Firmen müssen sich auf regulatorische und technische Anforderungen einstellen
Trotz Zollfreiheit bestehen einige nichttarifäre Handelshemmnisse, darunter:
- Zulassungspflichten: Medizinprodukte müssen von Health Canada zugelassen werden (vergleichbar mit CE-Kennzeichnung in der EU).
- Technische Normen: Kanadische Standards können von EU-Normen abweichen (etwa bei elektrischer Sicherheit, Verpackung, Etikettierung).
- Sprachvorgaben: In Kanada sind zweisprachige Produktinformationen (Englisch und Französisch) erforderlich.
- Logistik und Zollabwicklung: Exportdokumentation, Ursprungsnachweise und gegebenenfalls kanadische Importlizenzen sind notwendig.
- Datenschutzanforderungen: Bei digitalen Gesundheitslösungen gelten kanadische Datenschutzgesetze (zum Beispiel PIPEDA), die sich von der DSGVO unterscheiden.
Zudem bündeln starke Einkaufsverbünde wie HealthPRO, Medbuy und Mohawk Medbuy in Kanada Beschaffungen. Deutsche Anbieter benötigen daher oft lokale Partner oder Distributoren. Vorteilhaft kann auch die Teilnahme an Pilotprojekten oder Forschungskooperationen sein.
Kanada ist ein führender Biotech-Standort
Kanada zählt laut dem Verband BIOTECanada zu den weltweit führenden Biotech-Nationen mit über 1.000 Branchenunternehmen. Die wichtigsten Cluster befinden sich in Toronto, Vancouver, Montreal und Calgary. Ein aktives Ökosystem für Start-ups bietet Zugang zu Risikokapital, staatlichen Innovationsfonds und Inkubatoren, insbesondere in den genannten Clustern.

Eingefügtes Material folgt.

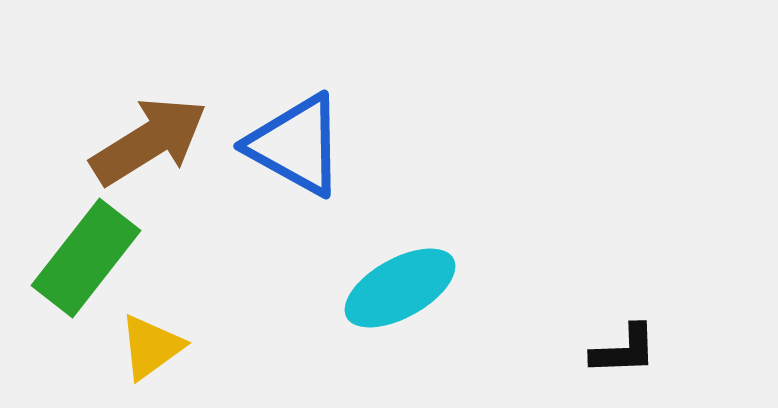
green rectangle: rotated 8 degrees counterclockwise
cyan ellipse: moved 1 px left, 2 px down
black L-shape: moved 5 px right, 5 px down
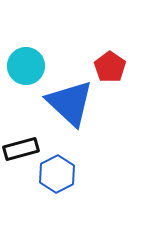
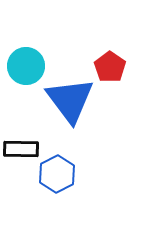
blue triangle: moved 3 px up; rotated 10 degrees clockwise
black rectangle: rotated 16 degrees clockwise
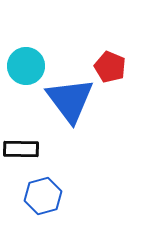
red pentagon: rotated 12 degrees counterclockwise
blue hexagon: moved 14 px left, 22 px down; rotated 12 degrees clockwise
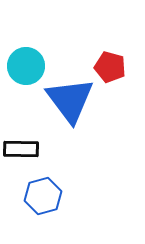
red pentagon: rotated 8 degrees counterclockwise
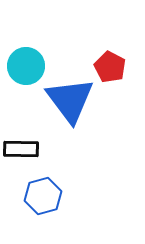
red pentagon: rotated 12 degrees clockwise
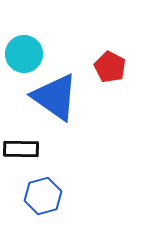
cyan circle: moved 2 px left, 12 px up
blue triangle: moved 15 px left, 3 px up; rotated 18 degrees counterclockwise
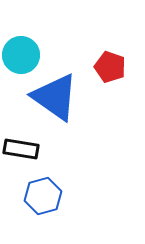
cyan circle: moved 3 px left, 1 px down
red pentagon: rotated 8 degrees counterclockwise
black rectangle: rotated 8 degrees clockwise
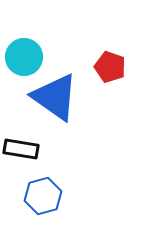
cyan circle: moved 3 px right, 2 px down
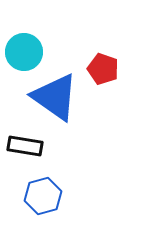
cyan circle: moved 5 px up
red pentagon: moved 7 px left, 2 px down
black rectangle: moved 4 px right, 3 px up
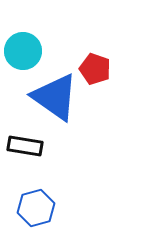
cyan circle: moved 1 px left, 1 px up
red pentagon: moved 8 px left
blue hexagon: moved 7 px left, 12 px down
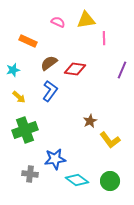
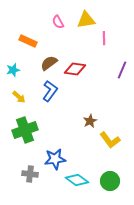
pink semicircle: rotated 144 degrees counterclockwise
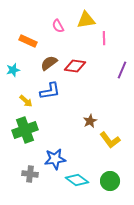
pink semicircle: moved 4 px down
red diamond: moved 3 px up
blue L-shape: rotated 45 degrees clockwise
yellow arrow: moved 7 px right, 4 px down
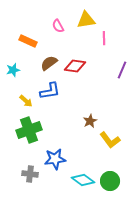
green cross: moved 4 px right
cyan diamond: moved 6 px right
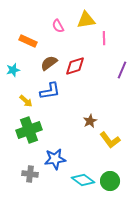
red diamond: rotated 25 degrees counterclockwise
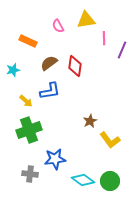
red diamond: rotated 65 degrees counterclockwise
purple line: moved 20 px up
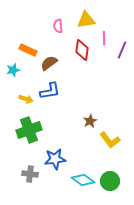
pink semicircle: rotated 24 degrees clockwise
orange rectangle: moved 9 px down
red diamond: moved 7 px right, 16 px up
yellow arrow: moved 2 px up; rotated 24 degrees counterclockwise
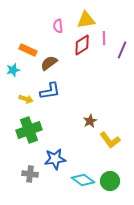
red diamond: moved 5 px up; rotated 50 degrees clockwise
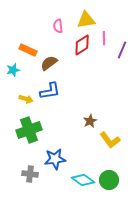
green circle: moved 1 px left, 1 px up
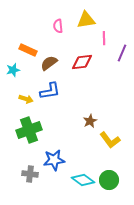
red diamond: moved 17 px down; rotated 25 degrees clockwise
purple line: moved 3 px down
blue star: moved 1 px left, 1 px down
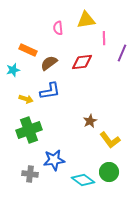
pink semicircle: moved 2 px down
green circle: moved 8 px up
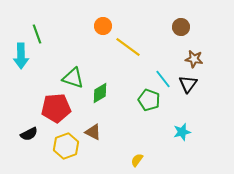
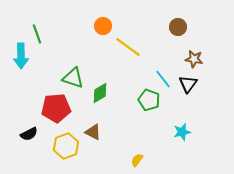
brown circle: moved 3 px left
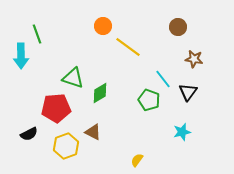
black triangle: moved 8 px down
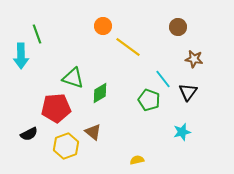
brown triangle: rotated 12 degrees clockwise
yellow semicircle: rotated 40 degrees clockwise
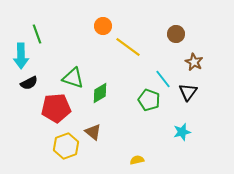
brown circle: moved 2 px left, 7 px down
brown star: moved 3 px down; rotated 18 degrees clockwise
black semicircle: moved 51 px up
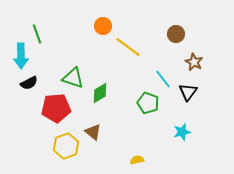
green pentagon: moved 1 px left, 3 px down
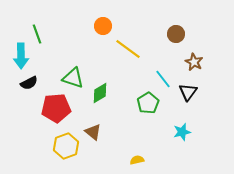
yellow line: moved 2 px down
green pentagon: rotated 20 degrees clockwise
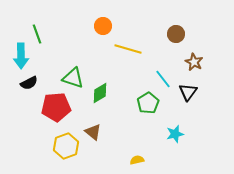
yellow line: rotated 20 degrees counterclockwise
red pentagon: moved 1 px up
cyan star: moved 7 px left, 2 px down
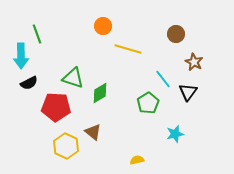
red pentagon: rotated 8 degrees clockwise
yellow hexagon: rotated 15 degrees counterclockwise
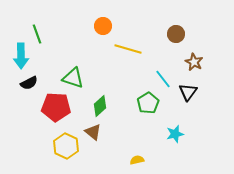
green diamond: moved 13 px down; rotated 10 degrees counterclockwise
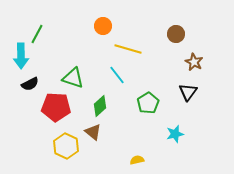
green line: rotated 48 degrees clockwise
cyan line: moved 46 px left, 4 px up
black semicircle: moved 1 px right, 1 px down
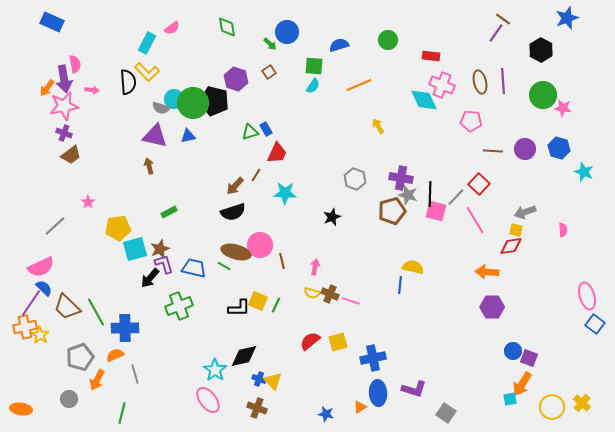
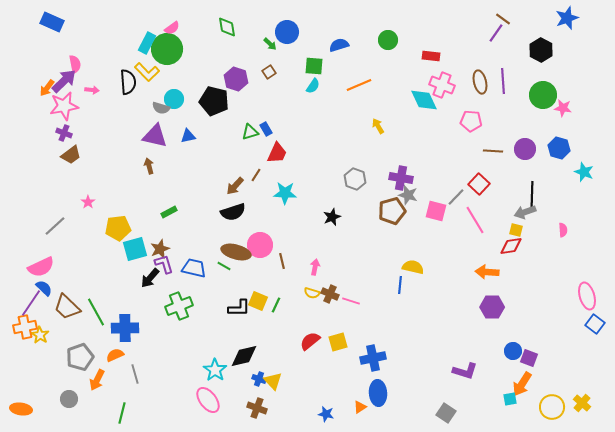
purple arrow at (64, 79): moved 2 px down; rotated 124 degrees counterclockwise
green circle at (193, 103): moved 26 px left, 54 px up
black line at (430, 194): moved 102 px right
purple L-shape at (414, 389): moved 51 px right, 18 px up
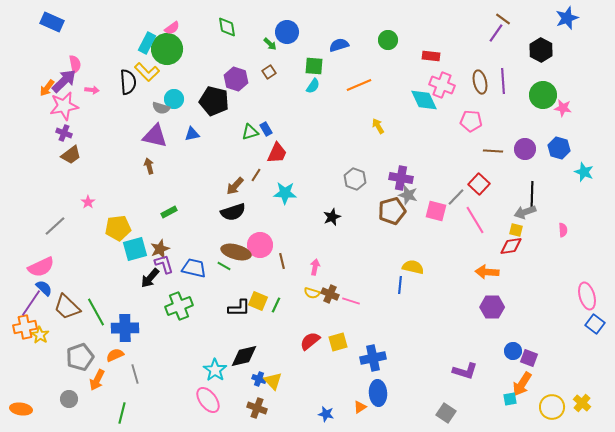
blue triangle at (188, 136): moved 4 px right, 2 px up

Zentrale Innovationsbereiche sind KI-gestützte Diagnostik, personalisierte Medizin, Zell-/Gentherapie und digitale Gesundheitslösungen. Für deutsche Unternehmen eröffnet sich dort ein technologieoffenes Umfeld mit schnellen Einstiegsmöglichkeiten in Pilotprojekte und klinische Studien – begleitet von einer starken Nachfrage nach fortschrittlichen Medizintechnologien.